As support for the death penalty has steadily declined in the U.S. in recent decades, the federal government under President Trump and Attorney General William Barr have been on a killing spree, executing 10 men on death row, with several more men and one woman scheduled to die in the final weeks before Trump leaves office on Jan. 20. If the executions are carried out as planned, Trump will have authorized the most executions of any president in more than 100 years. Incoming President Joe Biden says he intends to end the use of capital punishment by the federal government during his time in office.
Among those on death row is Lisa Montgomery, a severely mentally ill woman who was convicted of the horrific crime of killing a pregnant acquaintance and cutting a full-term child from the womb, which survived, with Montgomery raising the baby as her own. Montgomery had survived a brutal childhood, where her father and friends repeatedly raped her, while her mother prostituted her to help pay the bills.
Between The Lines’ Melinda Tuhus spoke with Ngozi Ndulue, senior director of Research and Special Projects at the Death Penalty Information Center. Here she talks about some of the many ways that 2020 has been an aberrant year for the death penalty in the U.S.
NGOSI NDULUE: We’ve had a really unusual year in many ways with the death penalty in the U.S. We’ve had 17 executions total, and 10 of those executions were federal executions, and that’s the first time in modern history we’ve had that. And this was unusual both because of the history of federal executions, where we’ve gone 17 years without a single one. It’s also unusual because of the speed at which these happen. The last year that we had double-digit federal executions was in 1896. It’s also unusual because of some of the characteristics of the individual executions. We had the first execution of a Native American for a crime against another Native American on tribal land, and that caused a lot of protest from people of the Navajo Nation but other Native American tribes as well.
We had the youngest person executed in almost 70 years, and that was Brandon Bernard, who was 18 at the time of the crime. We also have the scheduled execution of Lisa Montgomery, where, if she’s executed in January, would be the first woman executed by the federal government in almost 70 years as well.
So, we’re really seeing aberrational activity at the federal level at the same time that we as a nation and the whole world are dealing with a pandemic that has upended so much of our normal life. And the response from the federal government in the midst of this pandemic has shown itself to be out of step with what other people are doing. So, between July and September, the federal government is the only jurisdiction that has carried out executions. There were only two other executions that were carried out after the pandemic was declared, one in Missouri and one in Texas. But really, states have stopped executions. They haven’t scheduled new ones. They’ve delayed executions where they had already been scheduled, so we’re really seeing a break with history on the part of the federal government.
But at the same time we’re seeing some very consistent factors, we’re seeing lower support for the death penalty, which we’ve seen decreasing throughout the years. Even before the pandemic, we were already on track for lower numbers of death sentences and executions. So we’re seeing a declined use of the death penalty across the country, and some of that has been affected by the pandemic, but we know there’s a longer term trend.
MELINDA TUHUS: Ngosi Ndulue, from what I know about these cases, these men and this woman really could be considered the worst of the worst.
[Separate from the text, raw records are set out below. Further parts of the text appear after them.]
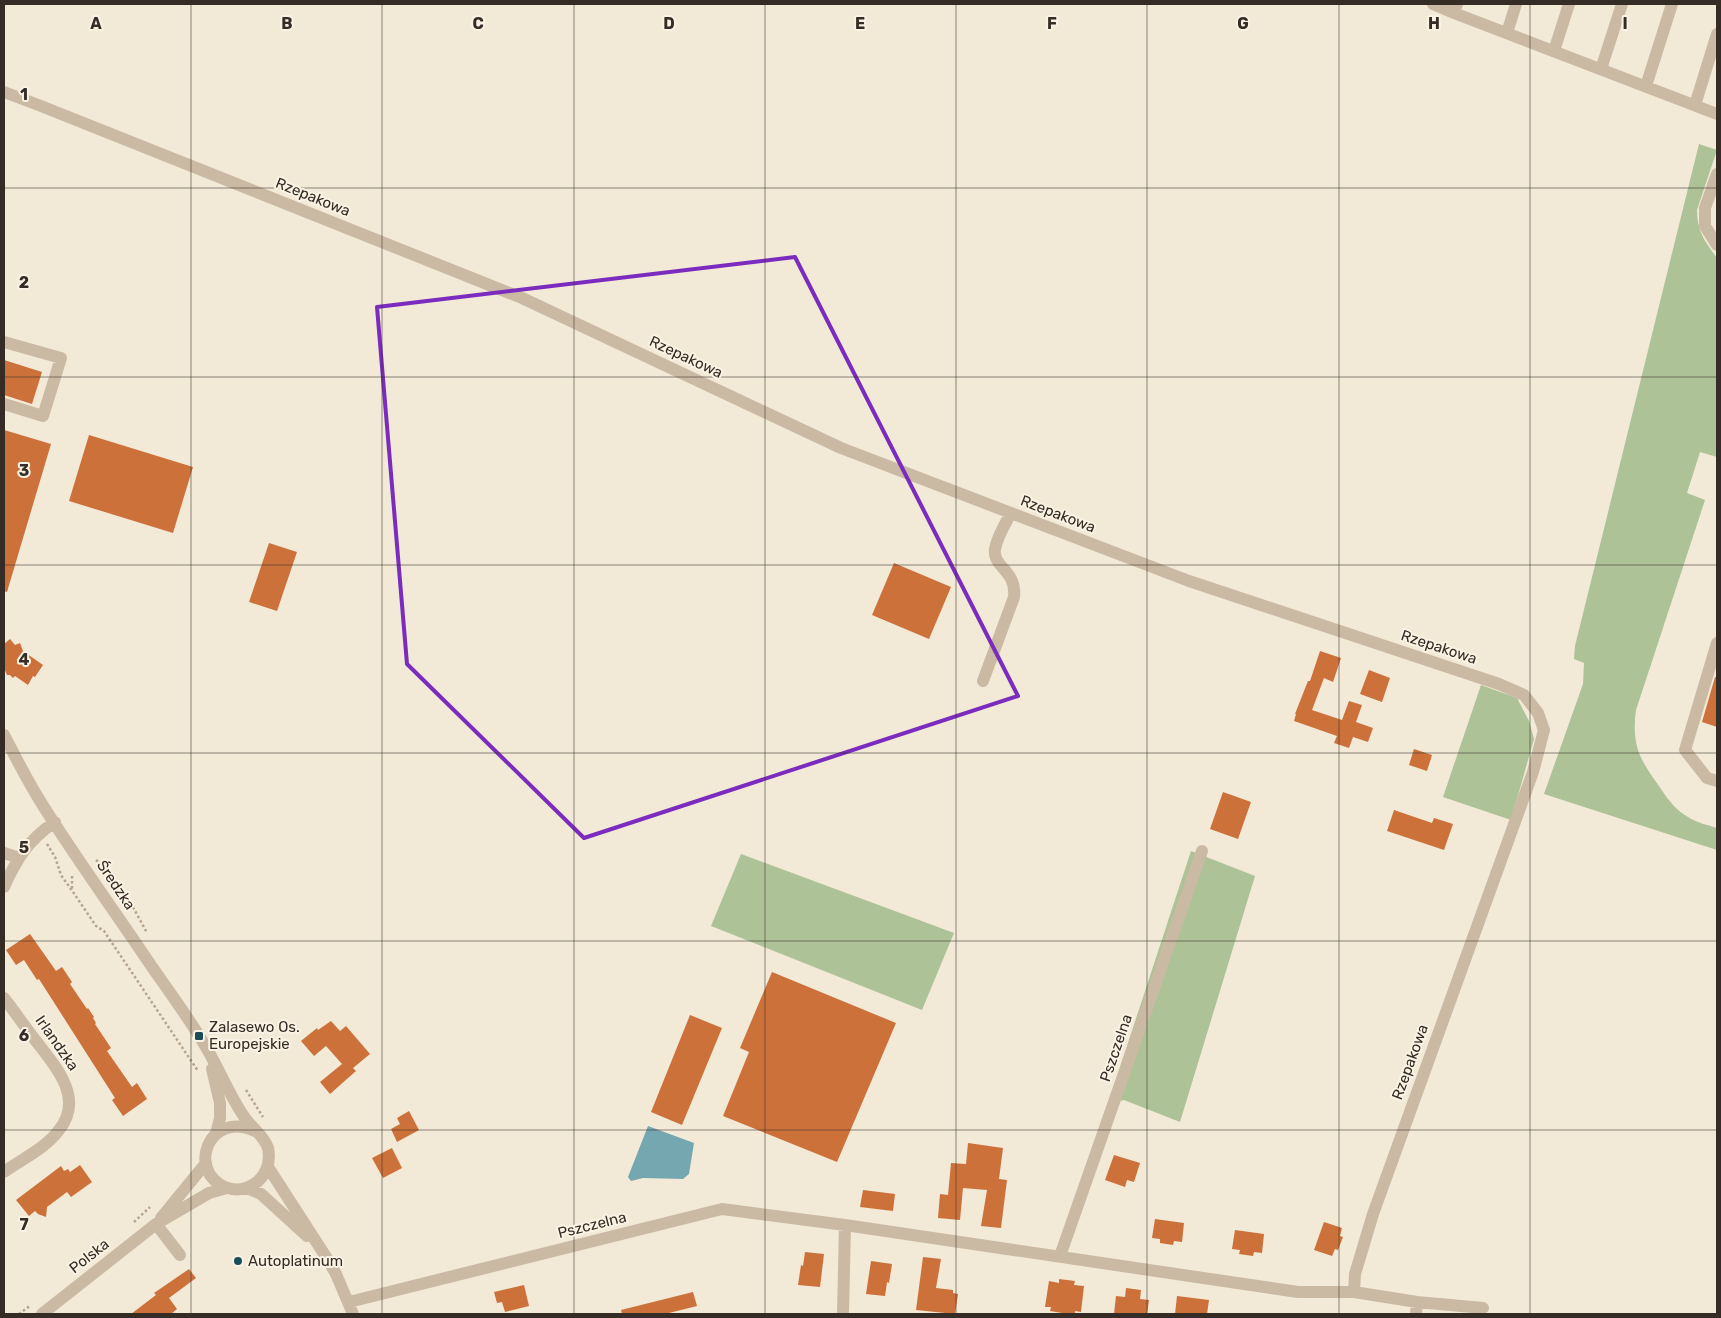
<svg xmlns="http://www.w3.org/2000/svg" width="1721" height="1318" font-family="Rubik,sans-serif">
<rect width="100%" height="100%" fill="#f2e9d7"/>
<path fill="#aec297" d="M1699,144L1717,150L1697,210C1697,231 1705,242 1717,258V457L1700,452L1687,493L1705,500L1636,710C1631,747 1641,761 1661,789C1668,800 1677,811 1688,817C1697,823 1708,825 1717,828V850L1544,794L1583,684L1584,663L1574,659L1575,646Z
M1481,685L1517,698L1529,721L1534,739L1511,820L1443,797Z
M1191,851L1255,876L1180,1122L1124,1100L1108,1104Z
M741,854L954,933L922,1010L711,926Z"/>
<path fill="#75a7b1" d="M648,1126L694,1143L689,1174L683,1179L643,1178L631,1181L628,1177Z"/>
<path fill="#cd713b" d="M4,360L42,372L32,404L4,395Z
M4,430L51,444L7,592L4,591Z
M89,435L193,467L173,533L69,501Z
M269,543L297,552L277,611L249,602Z
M894,563L951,587L929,639L872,615Z
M10,639L15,645L20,643L23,651L43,665L35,677L33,676L28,685L15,676L13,678L10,675H7L4,668V644Z
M1320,651L1341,658L1333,682L1324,678L1312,710L1342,720L1349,701L1362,705L1356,722L1373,728L1368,742L1353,737L1349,748L1334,743L1337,736L1294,721L1296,714H1295L1304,691L1308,681H1310Z
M1369,670L1390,678L1382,702L1360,694Z
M1715,677L1717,678V727L1702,722Z
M1414,749L1432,755L1427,771L1409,765Z
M1223,792L1251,802L1238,839L1210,829Z
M1394,810L1432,823L1434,818L1453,824L1444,850L1387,831Z
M30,934L56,971L62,967L72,982L70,984L87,1009L88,1008L94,1017L93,1018L96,1023L95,1024L111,1048L107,1051L132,1087L137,1083L147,1099L123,1116L112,1100L115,1098L39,979L37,980L24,960L16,965L6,950Z
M772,972L896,1023L837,1162L723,1116L749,1052L740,1048Z
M690,1015L722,1028L682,1125L651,1112Z
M331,1021L340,1031L346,1026L370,1054L353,1068L356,1071L330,1094L320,1082L342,1064L326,1046L314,1056L301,1041L317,1028L318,1030Z
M409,1111L419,1130L397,1142L391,1129L400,1124L397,1118Z
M968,1143L1003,1148L999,1179L1007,1180L1001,1228L981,1226L987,1190L963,1188L960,1220L938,1218L940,1194L948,1195L951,1163L966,1164Z
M392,1148L402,1168L383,1178L372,1158Z
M1114,1155L1140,1163L1134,1182L1127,1180L1125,1187L1105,1180Z
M80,1165L92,1182L71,1197L67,1192L47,1207L46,1217L38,1214L35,1211L29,1216L16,1200L61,1166L64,1171L68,1169L70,1172Z
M863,1190L895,1194L893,1211L860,1207Z
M1155,1219L1184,1223L1182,1242L1174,1241L1173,1245L1160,1243V1239L1152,1238Z
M1324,1222L1342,1228L1340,1236L1343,1237L1338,1250L1335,1249L1332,1256L1314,1250Z
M1235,1230L1264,1234L1262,1253L1254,1252L1253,1256L1239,1254L1240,1250L1232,1249Z
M805,1252L824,1254L820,1287L798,1285L801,1265L803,1266Z
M923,1257L941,1259L936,1288L953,1290V1293L958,1294L955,1314L916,1310Z
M871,1261L892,1264L889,1283L887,1282L885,1296L866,1294Z
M189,1269L196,1278L169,1298L177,1309L171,1314H131L156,1295L154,1293Z
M1059,1279L1075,1281L1074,1285L1084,1286L1081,1312L1075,1311V1314L1062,1313L1050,1311L1051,1307H1045L1049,1281L1059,1283Z
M524,1285L529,1306L505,1312L502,1302L497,1303L494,1292Z
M1126,1288L1141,1290L1140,1299L1149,1300L1147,1314H1114L1116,1296L1125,1297Z
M693,1292L697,1306L665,1314H622L621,1310Z
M1177,1296L1209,1300L1207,1314H1175Z"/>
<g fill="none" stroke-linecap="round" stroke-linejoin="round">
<path stroke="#b7a48d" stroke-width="2.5" stroke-dasharray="2.5 2.5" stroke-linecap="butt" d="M47,844L55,857L61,875L73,892L96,926L104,931L198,1071
M96,860C118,879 134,908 147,933
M72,876V890
M246,1090L263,1117
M134,1222L150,1207
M19,1314L31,1305"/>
<path stroke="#cbbaa3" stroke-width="12" d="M1433,4L1454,13L1457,4
M1454,13L1717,114
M1507,33L1516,4
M1554,51L1569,4
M1601,69L1622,4
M1646,86L1672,4
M4,92L41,106L522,298L841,448L1189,581L1499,684L1524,695L1538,713L1544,730L1533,772L1373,1214L1355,1274L1354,1292
M1695,105L1717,34
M1717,174L1705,208V226L1717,245
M4,342L61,358L43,416L4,404
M1717,643L1685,750L1707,778L1717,781
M983,681L1014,597C1017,570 992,567 995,549C997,537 1005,524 1011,513
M4,735C16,758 28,782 42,804C77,860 116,913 152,967C171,994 191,1021 207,1049C220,1071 229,1094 243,1115C250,1127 264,1135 268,1148C271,1162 266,1177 254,1184C245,1190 235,1191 225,1187C187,1171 208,1110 255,1131
M4,853L19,858
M4,887C16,860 29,839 55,822
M4,998C15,1012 25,1027 36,1041C55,1066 85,1098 59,1130C46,1148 22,1159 4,1172
M212,1069L220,1103V1118L216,1134
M268,1167L328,1260L336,1274L353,1314
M247,1188L261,1194L307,1236
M161,1218L206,1163
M156,1224L180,1255
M1060,1256L1202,851
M349,1302L722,1209L845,1225L1298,1292H1354L1417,1302L1483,1308
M42,1314L156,1224L209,1193L227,1188
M843,1314L845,1225
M1416,1314L1417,1302"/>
</g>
<path fill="none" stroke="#7b2cbf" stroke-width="4" stroke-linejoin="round" d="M795,257L1018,696L584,838L407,664L377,307Z"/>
<path fill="none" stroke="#352c25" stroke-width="1" stroke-opacity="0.55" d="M191,4V1314M382,4V1314M574,4V1314M765,4V1314M956,4V1314M1147,4V1314M1339,4V1314M1530,4V1314M4,188H1717M4,377H1717M4,565H1717M4,753H1717M4,941H1717M4,1130H1717"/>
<g fill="#194d59" stroke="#faf3e4" stroke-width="2">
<rect x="194" y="1031" width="10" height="10" rx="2.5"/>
<circle cx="238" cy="1261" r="5"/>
</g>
<g text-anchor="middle" stroke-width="4" stroke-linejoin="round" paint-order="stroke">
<g font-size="15" fill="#352c25" stroke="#faf3e4">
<text transform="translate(313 197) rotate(22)" y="5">Rzepakowa</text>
<text transform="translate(686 357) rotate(25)" y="5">Rzepakowa</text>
<text transform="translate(1058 514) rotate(21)" y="5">Rzepakowa</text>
<text transform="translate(1439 647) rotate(18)" y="5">Rzepakowa</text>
<text transform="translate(116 885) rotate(56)" y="5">Średzka</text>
<text transform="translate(57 1043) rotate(55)" y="5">Irlandzka</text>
<text transform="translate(1116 1048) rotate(-71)" y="5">Pszczelna</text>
<text transform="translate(1410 1062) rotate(-70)" y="5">Rzepakowa</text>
<text transform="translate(592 1225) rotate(-14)" y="5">Pszczelna</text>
<text transform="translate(89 1256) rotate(-38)" y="5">Polska</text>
</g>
<g font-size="15" fill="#352c25" stroke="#faf3e4" text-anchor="start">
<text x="209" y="1032">Zalasewo Os.<tspan x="209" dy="17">Europejskie</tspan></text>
<text x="248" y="1266">Autoplatinum</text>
</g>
</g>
<g font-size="16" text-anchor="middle" font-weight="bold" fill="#352c25" stroke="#faf3e4" stroke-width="4" stroke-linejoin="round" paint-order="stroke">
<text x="96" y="29">A</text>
<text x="287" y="29">B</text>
<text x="478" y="29">C</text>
<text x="669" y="29">D</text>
<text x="860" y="29">E</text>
<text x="1052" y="29">F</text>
<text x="1243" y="29">G</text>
<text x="1434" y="29">H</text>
<text x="1625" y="29">I</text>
<text x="24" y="100">1</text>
<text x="24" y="288">2</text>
<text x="24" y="476">3</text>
<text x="24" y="665">4</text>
<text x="24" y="853">5</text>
<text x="24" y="1041">6</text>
<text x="24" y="1230">7</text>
</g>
<rect width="1721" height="1318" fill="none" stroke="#352c25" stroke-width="10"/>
</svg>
We don’t have time to go into the details, but their crimes really were horrible. So what’s your response to someone saying If anyone is going to be executed, these are the ones?
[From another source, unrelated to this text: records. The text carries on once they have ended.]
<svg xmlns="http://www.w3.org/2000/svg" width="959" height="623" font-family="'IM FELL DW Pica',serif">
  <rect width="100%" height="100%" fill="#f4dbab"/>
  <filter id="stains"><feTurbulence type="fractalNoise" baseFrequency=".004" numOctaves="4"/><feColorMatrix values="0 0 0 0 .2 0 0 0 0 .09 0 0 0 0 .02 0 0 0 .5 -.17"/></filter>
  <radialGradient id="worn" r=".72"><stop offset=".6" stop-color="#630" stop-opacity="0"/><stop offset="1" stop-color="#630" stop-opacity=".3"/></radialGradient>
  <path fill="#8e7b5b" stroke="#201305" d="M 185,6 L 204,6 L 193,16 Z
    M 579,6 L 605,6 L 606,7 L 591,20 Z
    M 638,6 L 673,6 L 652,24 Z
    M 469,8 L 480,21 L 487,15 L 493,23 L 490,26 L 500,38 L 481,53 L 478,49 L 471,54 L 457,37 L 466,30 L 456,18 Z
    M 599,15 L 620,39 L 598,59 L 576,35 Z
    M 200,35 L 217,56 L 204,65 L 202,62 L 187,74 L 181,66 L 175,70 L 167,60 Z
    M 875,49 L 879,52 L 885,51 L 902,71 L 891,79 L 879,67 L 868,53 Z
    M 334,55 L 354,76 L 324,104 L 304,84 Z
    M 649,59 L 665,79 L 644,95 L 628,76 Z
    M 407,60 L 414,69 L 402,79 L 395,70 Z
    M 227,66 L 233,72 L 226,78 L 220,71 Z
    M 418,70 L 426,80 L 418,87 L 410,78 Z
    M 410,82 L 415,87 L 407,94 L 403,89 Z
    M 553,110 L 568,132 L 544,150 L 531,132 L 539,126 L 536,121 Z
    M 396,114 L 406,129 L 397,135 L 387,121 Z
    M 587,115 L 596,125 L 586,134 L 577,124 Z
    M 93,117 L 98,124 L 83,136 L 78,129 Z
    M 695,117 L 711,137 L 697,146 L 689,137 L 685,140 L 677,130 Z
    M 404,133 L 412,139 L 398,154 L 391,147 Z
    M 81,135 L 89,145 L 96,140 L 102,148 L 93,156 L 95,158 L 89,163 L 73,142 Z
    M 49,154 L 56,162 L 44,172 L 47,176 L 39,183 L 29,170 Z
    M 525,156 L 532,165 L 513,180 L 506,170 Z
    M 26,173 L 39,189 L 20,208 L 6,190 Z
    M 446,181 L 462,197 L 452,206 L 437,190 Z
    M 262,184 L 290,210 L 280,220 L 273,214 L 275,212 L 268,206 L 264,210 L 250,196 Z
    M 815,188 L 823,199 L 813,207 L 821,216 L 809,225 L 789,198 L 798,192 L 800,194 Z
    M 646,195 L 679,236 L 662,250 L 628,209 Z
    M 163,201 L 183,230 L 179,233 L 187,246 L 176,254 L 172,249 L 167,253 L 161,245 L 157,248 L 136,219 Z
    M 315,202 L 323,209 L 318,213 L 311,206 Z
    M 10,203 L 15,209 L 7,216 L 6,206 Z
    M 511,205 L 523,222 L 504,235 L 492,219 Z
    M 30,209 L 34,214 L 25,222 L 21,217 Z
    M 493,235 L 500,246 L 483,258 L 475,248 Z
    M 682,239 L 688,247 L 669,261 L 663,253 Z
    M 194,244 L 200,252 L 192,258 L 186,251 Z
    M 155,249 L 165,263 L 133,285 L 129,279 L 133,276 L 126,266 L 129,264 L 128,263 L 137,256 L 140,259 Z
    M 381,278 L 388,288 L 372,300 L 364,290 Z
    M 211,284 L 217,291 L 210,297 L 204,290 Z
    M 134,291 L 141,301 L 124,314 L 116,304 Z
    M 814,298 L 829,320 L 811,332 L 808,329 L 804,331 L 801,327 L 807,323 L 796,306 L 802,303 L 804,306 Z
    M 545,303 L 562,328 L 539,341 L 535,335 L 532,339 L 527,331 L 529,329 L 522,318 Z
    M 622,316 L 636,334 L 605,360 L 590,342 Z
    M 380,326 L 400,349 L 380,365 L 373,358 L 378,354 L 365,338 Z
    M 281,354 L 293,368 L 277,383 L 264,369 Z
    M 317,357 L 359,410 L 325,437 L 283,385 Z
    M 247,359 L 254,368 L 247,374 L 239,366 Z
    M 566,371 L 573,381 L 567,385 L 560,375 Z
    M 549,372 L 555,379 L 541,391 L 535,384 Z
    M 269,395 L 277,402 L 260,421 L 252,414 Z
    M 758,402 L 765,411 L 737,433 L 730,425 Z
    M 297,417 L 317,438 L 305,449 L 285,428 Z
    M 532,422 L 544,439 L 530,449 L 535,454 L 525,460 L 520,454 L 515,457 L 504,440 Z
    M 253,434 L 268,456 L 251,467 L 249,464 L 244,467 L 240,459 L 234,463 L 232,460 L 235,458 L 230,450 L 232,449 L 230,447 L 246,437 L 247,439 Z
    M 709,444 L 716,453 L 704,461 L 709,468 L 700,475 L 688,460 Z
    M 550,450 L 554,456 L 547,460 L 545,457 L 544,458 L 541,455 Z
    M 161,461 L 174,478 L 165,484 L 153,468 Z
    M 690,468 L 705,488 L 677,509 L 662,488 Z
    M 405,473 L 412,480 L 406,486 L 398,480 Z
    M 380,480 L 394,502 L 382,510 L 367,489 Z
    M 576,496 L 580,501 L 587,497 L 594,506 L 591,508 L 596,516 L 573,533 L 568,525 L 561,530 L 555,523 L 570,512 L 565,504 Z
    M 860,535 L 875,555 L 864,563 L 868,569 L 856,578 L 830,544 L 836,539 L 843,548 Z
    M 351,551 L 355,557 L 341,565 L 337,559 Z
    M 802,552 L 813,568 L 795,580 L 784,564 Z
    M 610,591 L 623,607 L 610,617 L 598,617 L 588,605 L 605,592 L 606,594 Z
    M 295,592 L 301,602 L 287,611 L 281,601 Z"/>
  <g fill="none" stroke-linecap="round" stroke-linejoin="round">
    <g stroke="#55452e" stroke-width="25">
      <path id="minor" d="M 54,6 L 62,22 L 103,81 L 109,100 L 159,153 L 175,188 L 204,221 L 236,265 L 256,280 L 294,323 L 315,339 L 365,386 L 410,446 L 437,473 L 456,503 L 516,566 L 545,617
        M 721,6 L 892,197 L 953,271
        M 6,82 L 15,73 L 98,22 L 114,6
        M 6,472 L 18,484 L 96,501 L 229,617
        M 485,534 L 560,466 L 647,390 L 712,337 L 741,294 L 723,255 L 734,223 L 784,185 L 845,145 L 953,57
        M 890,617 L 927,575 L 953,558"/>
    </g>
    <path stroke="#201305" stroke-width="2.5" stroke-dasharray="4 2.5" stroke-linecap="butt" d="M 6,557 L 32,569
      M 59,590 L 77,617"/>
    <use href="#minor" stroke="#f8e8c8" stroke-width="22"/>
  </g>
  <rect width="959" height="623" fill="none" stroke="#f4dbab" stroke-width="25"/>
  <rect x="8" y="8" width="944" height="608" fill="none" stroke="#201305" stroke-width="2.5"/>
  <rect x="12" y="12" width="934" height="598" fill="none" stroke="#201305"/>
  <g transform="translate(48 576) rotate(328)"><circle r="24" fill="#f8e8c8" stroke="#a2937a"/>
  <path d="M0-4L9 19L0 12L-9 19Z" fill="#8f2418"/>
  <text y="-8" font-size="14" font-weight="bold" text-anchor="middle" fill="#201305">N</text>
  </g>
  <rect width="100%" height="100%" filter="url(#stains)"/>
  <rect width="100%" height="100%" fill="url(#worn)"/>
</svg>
NGOSI NDULUE: I think that question about the worst of the worst is supposed to be at the heart of who gets sentenced to death, but what we see is that we’re not reliably seeing that in the death penalty and who’s being executed. I want to point out that the first people to be executed under federal executions was not based on some type of orderly chart about who is next and who was on death row last. It was a discretionary decision that was made by the attorney general and the Department of Justice, right? So I think there definitely was a lot of thought about who was going to be chosen to be first, and I think that there was this idea, especially for crimes against children, that there was something they wanted to showcase the federal death penalty in some way. We also see that in the fact that the first executions were announced during the time that Black Lives Matter protests and racial justice protests throughout the country were happening about general anti-Black racism and other broader issues.
And we noticed that the first three who were announced to be executed were white; we know that there were no Black people in that batch. We also know that’s very different than who is actually on death row. We know that federal death row is disproportionally black and disproportionally people of color. And we also know that racial bias comes into a number of places: about jury selection, about decisions about future dangerousness. So, I think I would say in thinking about the cases, there were choices made about which cases would be first, but even in that group of cases that were chosen to be first, we still have questions about “Are we truly looking at the worst of the worst?”